**Problems to solve:**
a) In the text on mean radiative temperature, what is the title of the study by Bordass, Pender, Steele, and Graham?
b) Shorten the paragraph of the mean radiative temperature text that begins "Alter discusses something known as mean radiative temperature," keeping its main facts.
c) Extend the text on mean radiative temperature with new material, starting after its final sentence.

**Text excerpt:**
--------------------------------------------------

Mean Radiative Temperature
Lloyd Alter, the sage of Toronto who maintains one of the most valuable Substack spaces called Carbon Upfront, recently posted about a study carried out by Bill Bordass, Robyn Pender, Katie Steele, and Amy Graham, in which the researchers argue for adopting old ideas in the effort to keep people comfortable in their homes and work spaces. Alter says their conclusion is that we should relearn the techniques that worked for our ancestors, which often involve simple yet effective measures.
Alter discusses something known as mean radiative temperature, which Google defines as the average temperature of all surrounding surfaces that radiate heat towards a person or object. It is a crucial factor in determining thermal comfort, as it represents the net effect of radiant heat exchange between the human body and its environment. Unlike air temperature, which only considers the surrounding air, MRT accounts for the heat radiating from walls, floors, ceilings, and other surfaces. In other words, if it is a comfortable 76 degrees in your home, you can still feel chilled if the windows are at 32 degrees.
The study is entitled “Learning to sail a building: a people-first approach to retrofit.” In it, the researchers say, “Historical sources reveal the forgotten ways people were made more comfortable in the days before space-conditioning. Together, these encourage a deeper examination of how buildings were constructed, maintained and operated prior to the Industrial Revolution. These insights can be harnessed to develop a practical new trajectory for building operation and retrofit.”

--------------------------------------------------

**Records:**
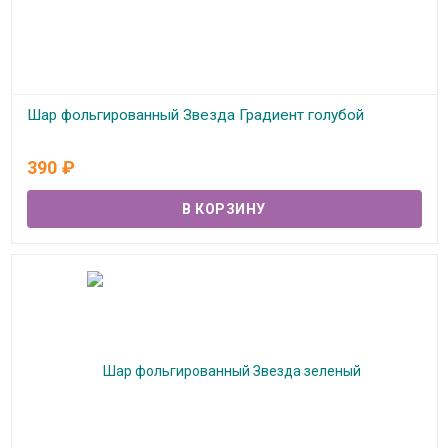
Шар фольгированный Звезда Градиент голубой
В наличии
390
₽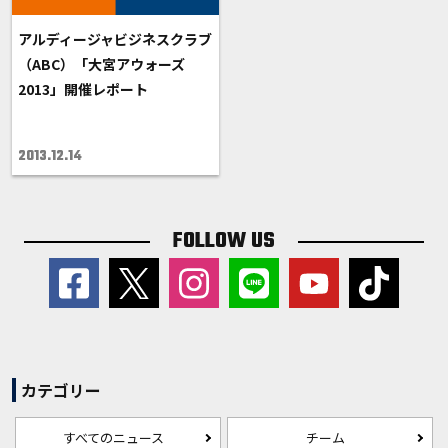
アルディージャビジネスクラブ
（ABC）「大宮アウォーズ
2013」開催レポート
2013.12.14
FOLLOW US
カテゴリー
すべてのニュース
チーム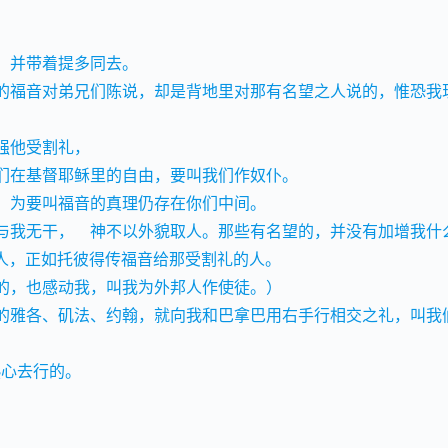
去，并带着提多同去。
传的福音对弟兄们陈说，却是背地里对那有名望之人说的，惟恐我
强他受割礼，
我们在基督耶稣里的自由，要叫我们作奴仆。
们，为要叫福音的真理仍存在你们中间。
都与我无干，　神不以外貌取人。那些有名望的，并没有加增我什
的人，正如托彼得传福音给那受割礼的人。
徒的，也感动我，叫我为外邦人作使徒。）
石的雅各、矶法、约翰，就向我和巴拿巴用右手行相交之礼，叫我
热心去行的。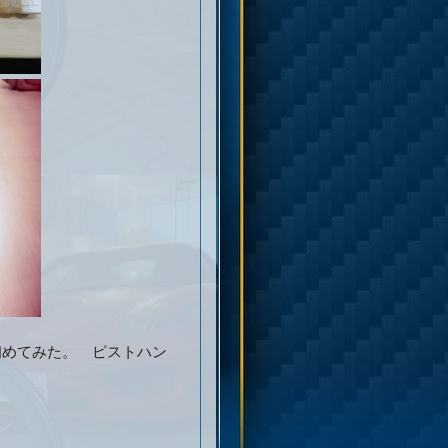
初めてみた。 ピストハン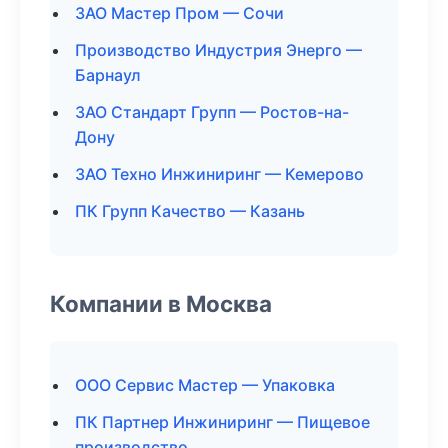
ЗАО Мастер Пром — Сочи
Производство Индустрия Энерго —
Барнаул
ЗАО Стандарт Групп — Ростов-на-
Дону
ЗАО Техно Инжиниринг — Кемерово
ПК Групп Качество — Казань
Компании в Москва
ООО Сервис Мастер — Упаковка
ПК Партнер Инжиниринг — Пищевое
производство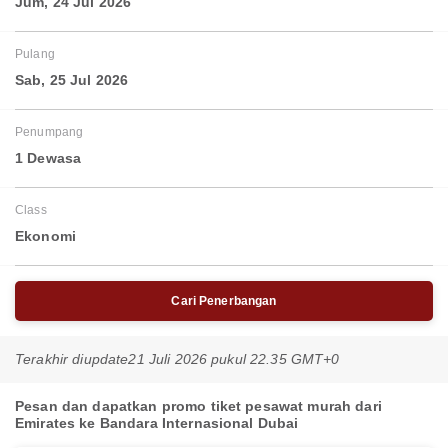
Jum, 24 Jul 2026
Pulang
Sab, 25 Jul 2026
Penumpang
1 Dewasa
Class
Ekonomi
Cari Penerbangan
Terakhir diupdate
21 Juli 2026 pukul 22.35 GMT+0
Pesan dan dapatkan promo tiket pesawat murah dari
Emirates ke Bandara Internasional Dubai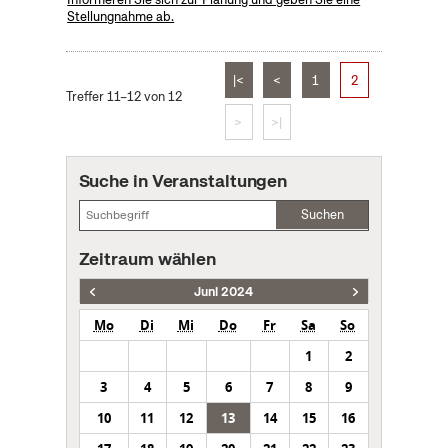
Stellungnahme ab.
|<
<
1
2
Treffer 11–12 von 12
>
>|
Suche in Veranstaltungen
Suchen
Zeitraum wählen
Juni 2024
Mo
Di
Mi
Do
Fr
Sa
So
1
2
3
4
5
6
7
8
9
10
11
12
13
14
15
16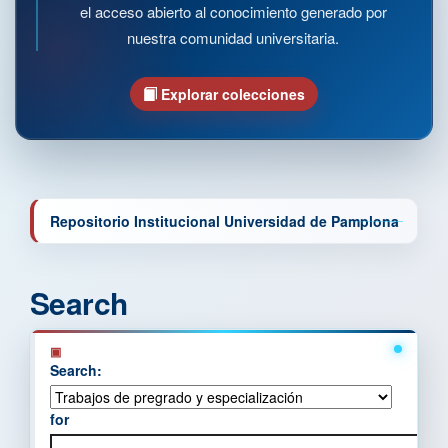
el acceso abierto al conocimiento generado por
nuestra comunidad universitaria.
Explorar colecciones
Repositorio Institucional Universidad de Pamplona
Search
Search:
for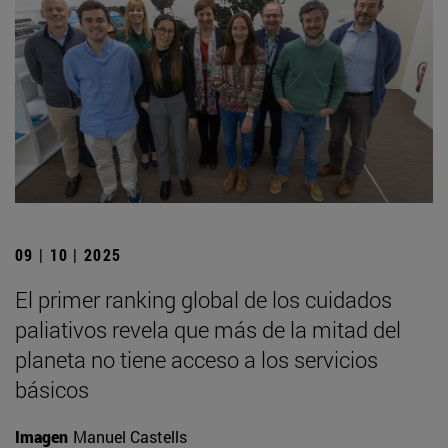
09 | 10 | 2025
El primer ranking global de los cuidados
paliativos revela que más de la mitad del
planeta no tiene acceso a los servicios
básicos
Imagen
Manuel Castells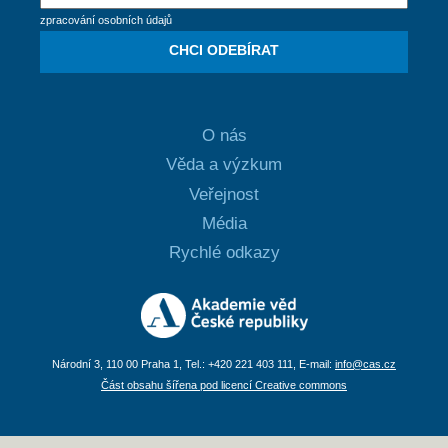
zpracování osobních údajů
CHCI ODEBÍRAT
O nás
Věda a výzkum
Veřejnost
Média
Rychlé odkazy
Národní 3, 110 00 Praha 1, Tel.: +420 221 403 111, E-mail:
info@cas.cz
Část obsahu šířena pod licencí Creative commons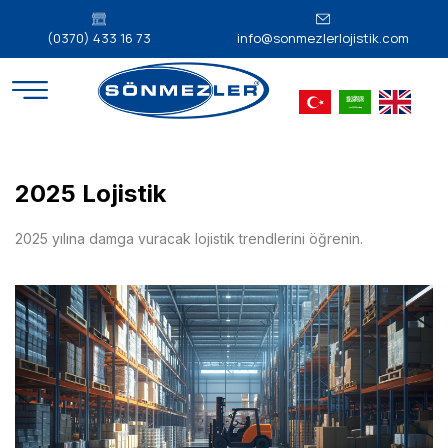
(0370) 433 16 73
info@sonmezlerlojistik.com
2025 Lojistik
2025 yılına damga vuracak lojistik trendlerini öğrenin.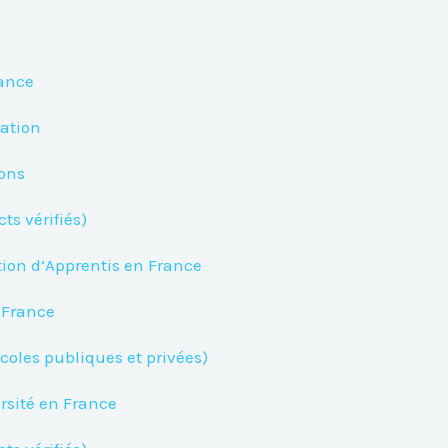
nance
tation
ions
ts vérifiés)
tion d’Apprentis en France
n France
Écoles publiques et privées)
ersité en France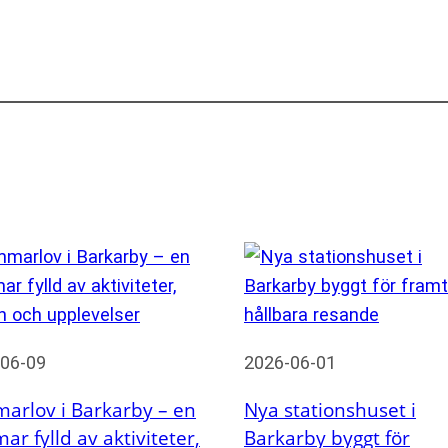
06-09
2026-06-01
arlov i Barkarby – en
Nya stationshuset i
r fylld av aktiviteter,
Barkarby byggt för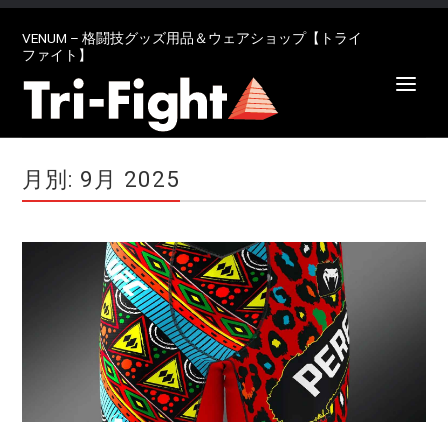
VENUM – 格闘技グッズ用品＆ウェアショップ【トライ
ファイト】
月別: 9月 2025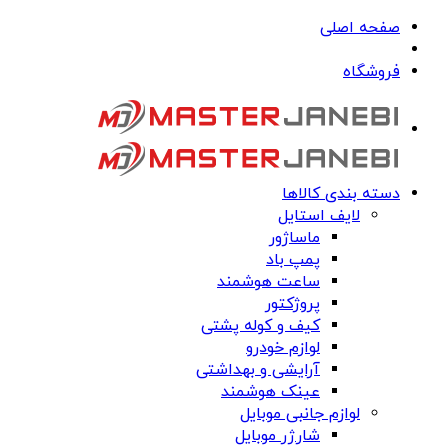
صفحه اصلی
فروشگاه
دسته بندی کالاها
لایف استایل
ماساژور
پمپ باد
ساعت هوشمند
پروژکتور
کیف و کوله پشتی
لوازم خودرو
آرایشی و بهداشتی
عینک هوشمند
لوازم جانبی موبایل
شارژر موبایل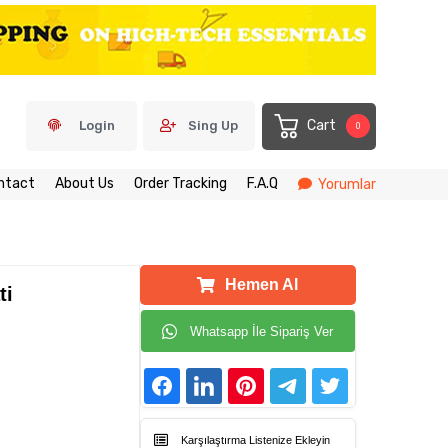
Cart
Login
Sing Up
0
ntact
About Us
Order Tracking
F.A.Q
Yorumlar
Hemen Al
ti
Whatsapp İle Sipariş Ver
Karşılaştırma Listenize Ekleyin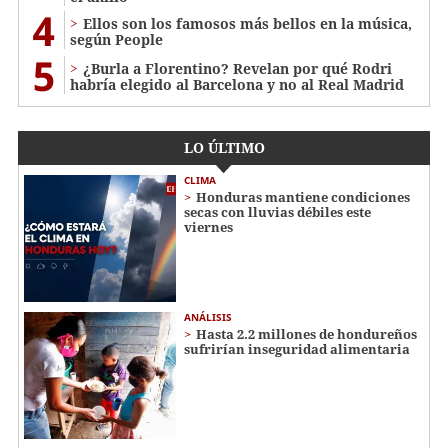
4
Ellos son los famosos más bellos en la música,
según People
5
¿Burla a Florentino? Revelan por qué Rodri
habría elegido al Barcelona y no al Real Madrid
LO ÚLTIMO
CLIMA
Honduras mantiene condiciones
secas con lluvias débiles este
viernes
ANÁLISIS
Hasta 2.2 millones de hondureños
sufrirían inseguridad alimentaria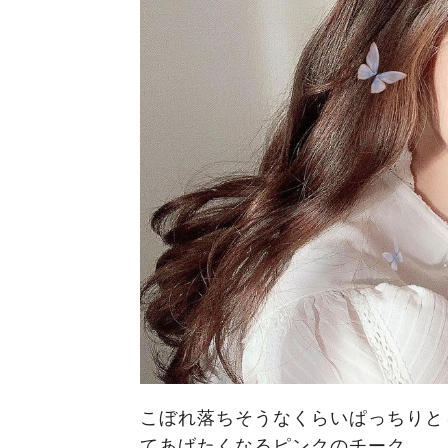
こぼれ落ちそうなくらいぱっちりと
てあげたくなるピンクのチーク……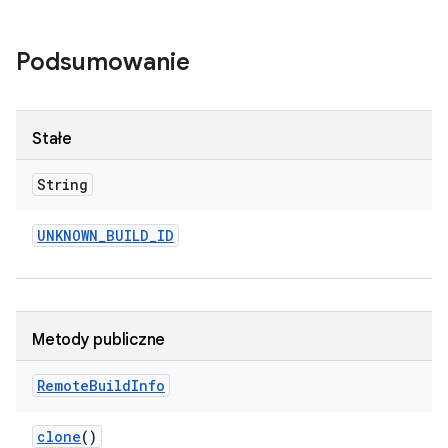
Podsumowanie
Stałe
String
UNKNOWN
_
BUILD
_
ID
Metody publiczne
Remote
Build
Info
clone
()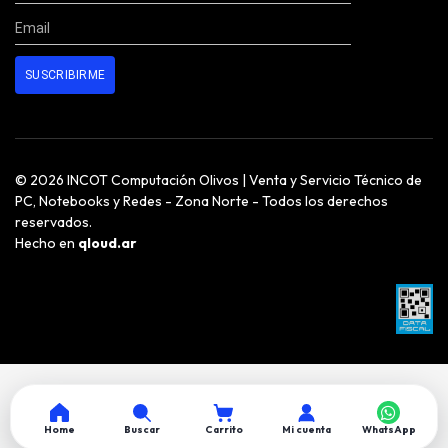
© 2026 INCOT Computación Olivos | Venta y Servicio Técnico de
PC, Notebooks y Redes - Zona Norte - Todos los derechos
reservados.
Hecho en
qloud.ar
Home
Buscar
Carrito
Mi cuenta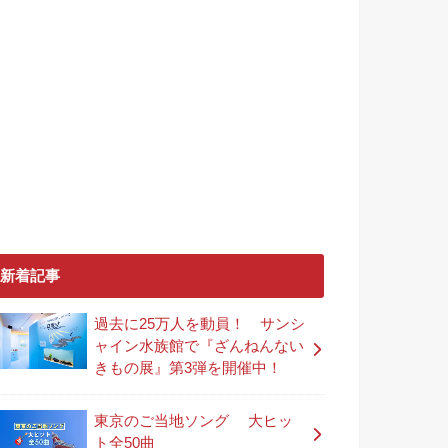
新着記事
過去に25万人を動員！ サンシ
ャイン水族館で『ざんねんない
きもの展』第3弾を開催中！
東京のご当地ソング 大ヒッ
ト全50曲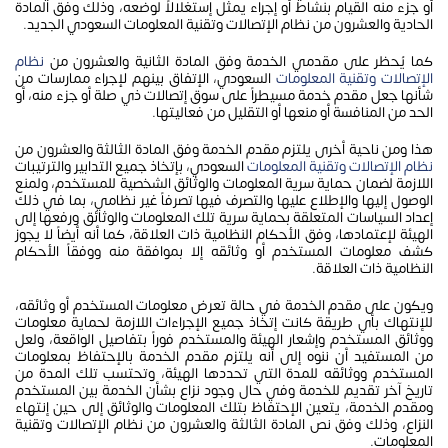
أو جزء منه القيام بنشاط أو إجراء يمثل إستغلالاً لوضعه، وذلك وفق المادة
الحادية والعشرون من نظام الإتصالات وتقنية المعلومات السعودي الجديد.
كما يُحظر على مقدمي الخدمة وفق المادة الثانية والعشرون من
نظام
الإتصالات وتقنية المعلومات
السعودي، الإتفاق بينهم لإجراء ممارسات من
شأنها جعل مقدم خدمة مسيطراً على سوق إتصالات ذي صلة أو جزء منه، أو
الحد من المنافسة أو منعها أو التقليل من فعاليتها.
هذا ومن ناحية أخرى يلتزم مقدم الخدمة وفق المادة الثالثة والعشرون من
نظام الإتصالات وتقنية المعلومات
السعودي، بإتخاذ جميع التدابير والترتيبات
اللازمة لضمان حماية سرية المعلومات والوثائق الشخصية للمستخدم، ولمنع
الوصول إليها والإطلاع عليها والتصرف فيها تصرفاً غير نظامي، بما في ذلك
إعداد السياسات المتعلقة بحماية سرية تلك المعلومات والوثائق ورفعها إلى
الهيئة لإعتمادها، وفق الأحكام النظامية ذات العلاقة، كما أنه أيضاً لا يجوز
كشف معلومات المستخدم أو وثائقه إلا بموافقة منه ووفقاً الأحكام
النظامية ذات العلاقة.
ويكون على مقدم الخدمة في حالة تعرض معلومات المستخدم أو وثائقه،
للإنتهاك بأي طريقة كانت إتخاذ جميع الإجراءات اللازمة لحماية معلومات
ووثائق المستخدم وإشعار الهيئة والمستخدم فوراً بتفاصيل الواقعة، ولعل
من المستفيد أن ننوه إلى أنه يلتزم مقدم الخدمة بالإحتفاظ بمعلومات
المستخدم ووثائقه للمدة التي تحددها الهيئة، وتحتسب تلك المدة من
تاريخ آخر تقديم للخدمة وفي حال وجود نزاع بشأن الخدمة بين المستخدم
ومقدم الخدمة، يتعين الإحتفاظ بتلك المعلومات والوثائق إلى حين إنتهاء
النزاع، وذلك وفق نص المادة الثالثة والعشرون من نظام الإتصالات وتقنية
المعلومات.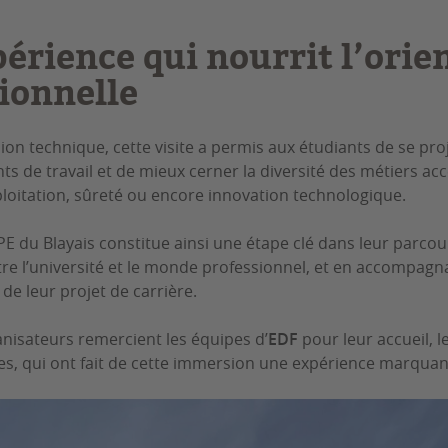
érience qui nourrit l’orie
ionnelle
ion technique, cette visite a permis aux étudiants de se pro
 de travail et de mieux cerner la diversité des métiers acce
loitation, sûreté ou encore innovation technologique.
E du Blayais constitue ainsi une étape clé dans leur parcou
ntre l’université et le monde professionnel, et en accompagn
de leur projet de carrière.
anisateurs remercient les équipes d’
EDF
pour leur accueil, le
s, qui ont fait de cette immersion une expérience marquant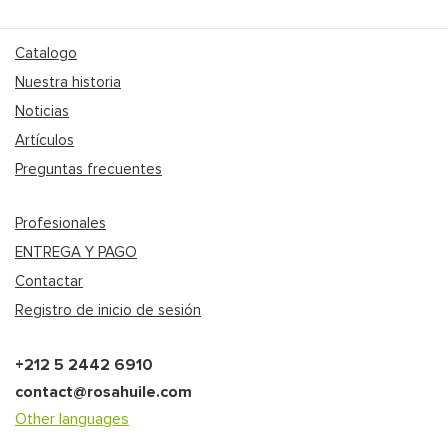
Catalogo
Nuestra historia
Noticias
Artículos
Preguntas frecuentes
Profesionales
ENTREGA Y PAGO
Contactar
Registro de inicio de sesión
+212 5 2442 6910
contact@rosahuile.com
Other languages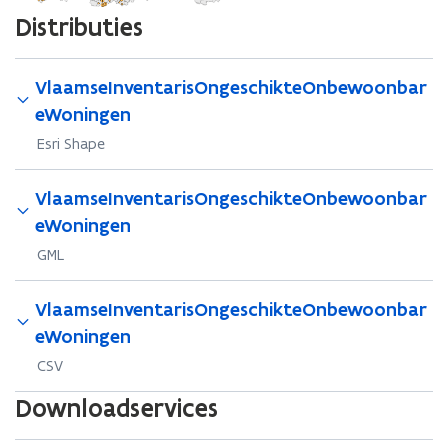
Distributies
VlaamseInventarisOngeschikteOnbewoonbar
eWoningen
Esri Shape
VlaamseInventarisOngeschikteOnbewoonbar
eWoningen
GML
VlaamseInventarisOngeschikteOnbewoonbar
eWoningen
CSV
Downloadservices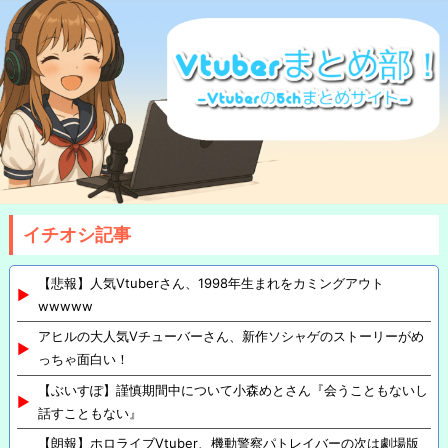
イチオシ記事
【悲報】人気Vtuberさん、1998年生まれをカミングアウト
wwwww
アヒルの大人気Vチューバーさん、新作ソシャゲのストーリーがめ
っちゃ面白い！
【ぶいすぽ】謹慎期間中について小森めとさん『会うこともないし
話すこともない』
【朗報】ホロライブVtuber、機動警察パトレイバーの次は劇場版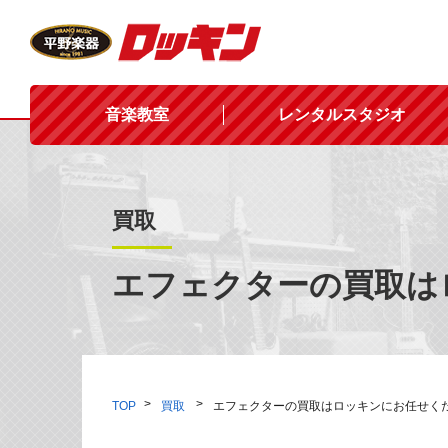
音楽教室
レンタルスタジオ
買取
エフェクターの買取は
TOP
買取
エフェクターの買取はロッキンにお任せく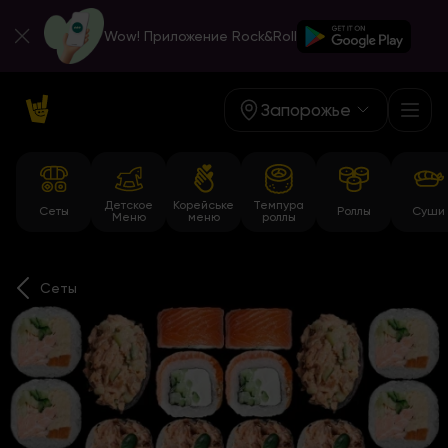
Wow! Приложение Rock&Roll
Запорожье
Детское
Корейське
Темпура
Сеты
Роллы
Суши
Меню
меню
роллы
Сеты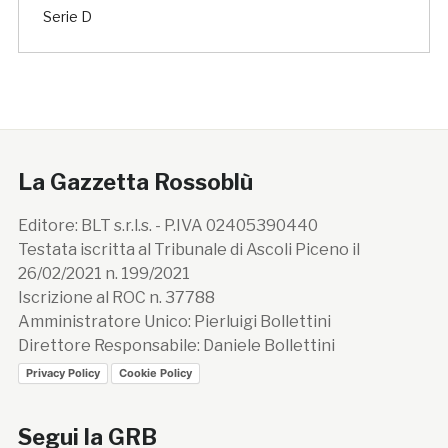
Serie D
La Gazzetta Rossoblù
Editore: BLT s.r.l.s. - P.IVA 02405390440
Testata iscritta al Tribunale di Ascoli Piceno il
26/02/2021 n. 199/2021
Iscrizione al ROC n. 37788
Amministratore Unico: Pierluigi Bollettini
Direttore Responsabile: Daniele Bollettini
Privacy Policy
Cookie Policy
Segui la GRB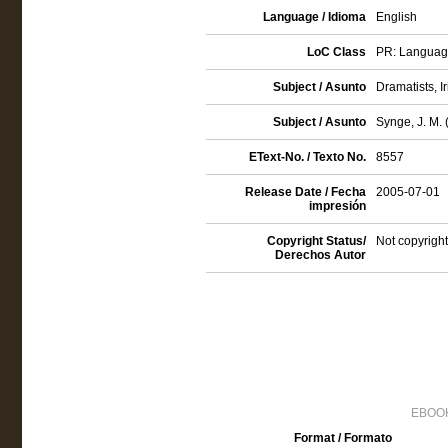
Language / Idioma
English
LoC Class
PR: Language 
Subject / Asunto
Dramatists, Ir
Subject / Asunto
Synge, J. M. 
EText-No. / Texto No.
8557
Release Date / Fecha
2005-07-01
impresión
Copyright Status/
Not copyright
Derechos Autor
EBOOK
Format / Formato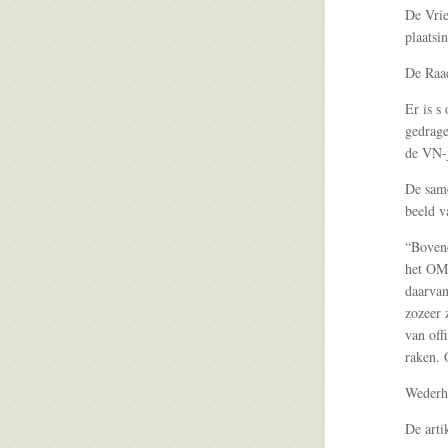
De Vrie
plaatsi
De Raad
Er is s
gedrage
de VN-j
De same
beeld v
“Bovend
het OM,
daarvan
zozeer 
van off
raken. 
Wederho
De arti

--------------------------------------------------

**Answer list:**
a) "Learning to sail a building: a people-first approach to retrofit."

b) Alter discusses mean radiative temperature (MRT), which Google defines as the average temperature of all surrounding surfaces that radiate heat toward a person or object. It is a crucial factor in thermal comfort because it represents the net radiant heat exchange between the body and its environment. Unlike air temperature, MRT includes heat radiating from walls, floors, ceilings, and other surfaces. As a result, a home at a comfortable 76 degrees can still feel chilly if the windows are at 32 degrees.

c)
Here is a taste of the conclusions their research led them to:
“A common approach to decarbonizing buildings is a focus on ‘fabric-first’ retrofits, which tend to be disruptive, carbon-intensive, expensive and will take decades to convert the stock. Feedback is also exposing disappointing savings, and risks to both building fabric and occupant health. This approach often seeks to update buildings to ‘modern’ standards, using models that have proved problematic, and frequently ignoring in-use performance.
“Conversely, a ‘people-first’ approach can empower occupants to identify what might improve things, trial simple interventions, and make rapid, low-risk alterations to improve their health and thermal comfort. This can draw on and adapt proven, low-cost historical methods. This alternative ‘soft’ approach uses facilitators to help occupants ‘learn to sail’ (i.e. effectively operate) buildings more effectively and sustainably. The insights will also enable any capital measures to be more precisely targeted.”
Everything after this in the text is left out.